[[ Task material, beginning ]]
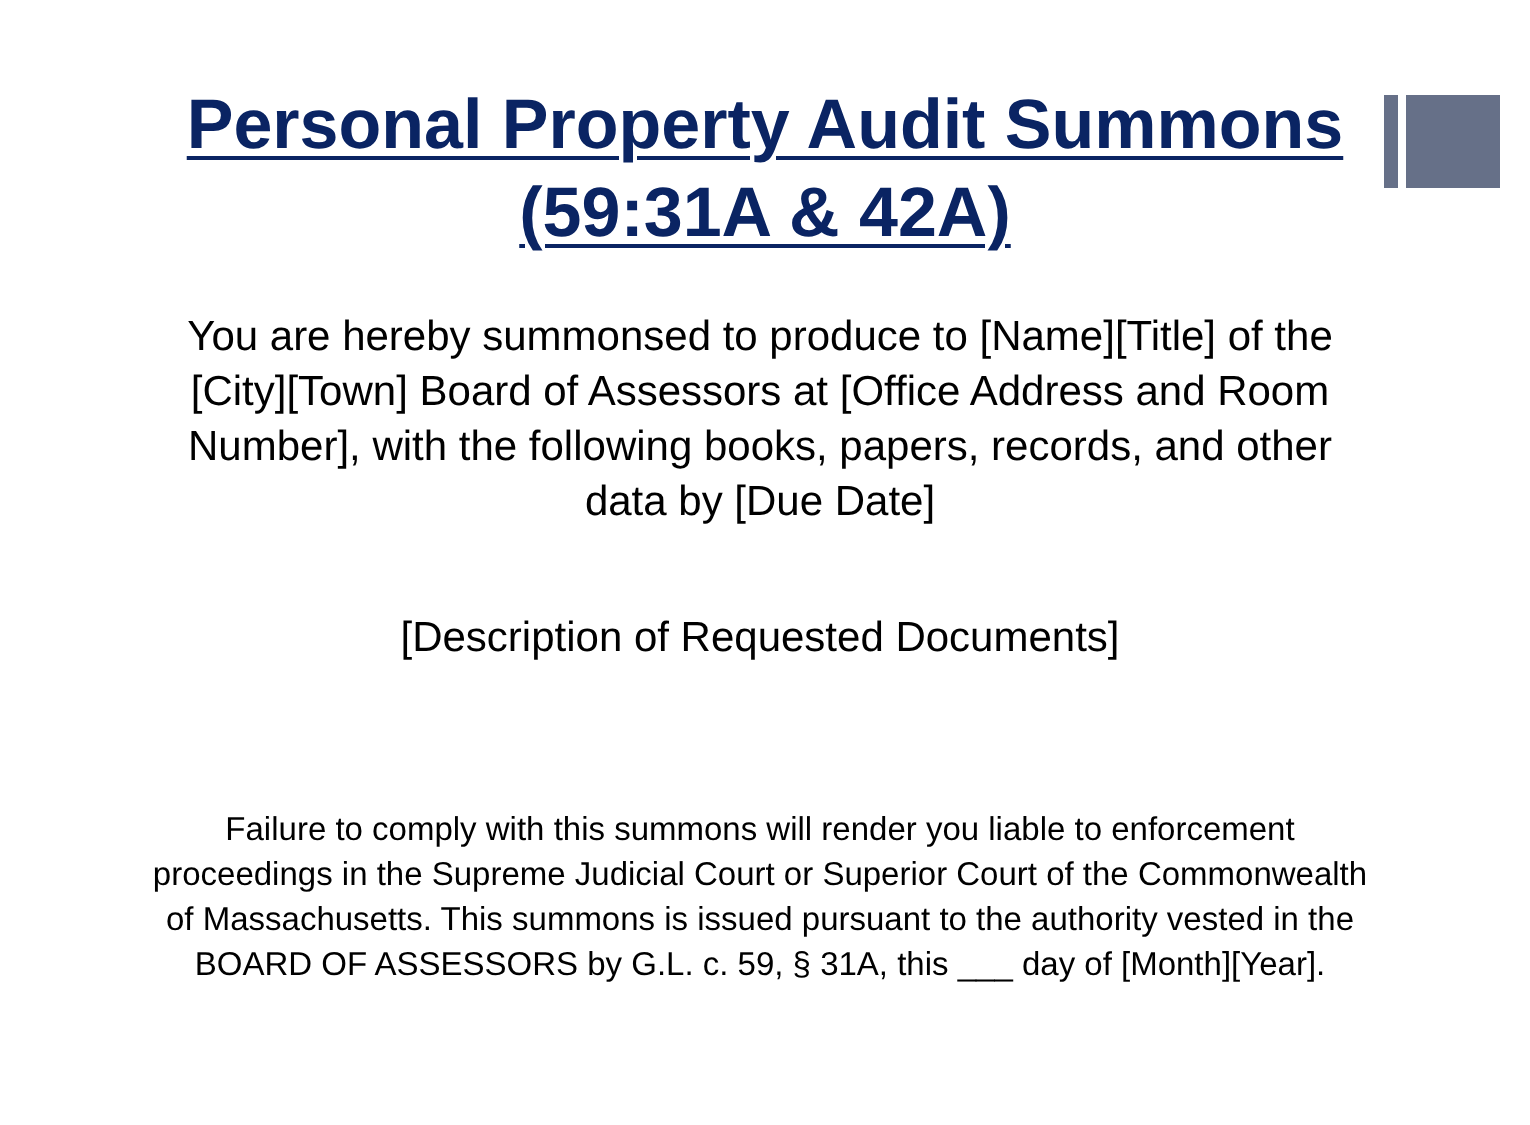Personal Property Audit Summons
(59:31A & 42A)
You are hereby summonsed to produce to [Name][Title] of the [City][Town] Board of Assessors at [Office Address and Room Number], with the following books, papers, records, and other data by [Due Date]
[Description of Requested Documents]
Failure to comply with this summons will render you liable to enforcement proceedings in the Supreme Judicial Court or Superior Court of the Commonwealth of Massachusetts. This summons is issued pursuant to the authority vested in the BOARD OF ASSESSORS by G.L. c. 59, § 31A, this ___ day of [Month][Year].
[[ Task material, end ]]
• [Work request]: Find the word "with" in the listing and copy each line that contains it.

• [Response to the exercise]:
You are hereby summonsed to produce to [Name][Title] of the [City][Town] Board of Assessors at [Office Address and Room Number], with the following books, papers, records, and other data by [Due Date]
Failure to comply with this summons will render you liable to enforcement proceedings in the Supreme Judicial Court or Superior Court of the Commonwealth of Massachusetts. This summons is issued pursuant to the authority vested in the BOARD OF ASSESSORS by G.L. c. 59, § 31A, this ___ day of [Month][Year].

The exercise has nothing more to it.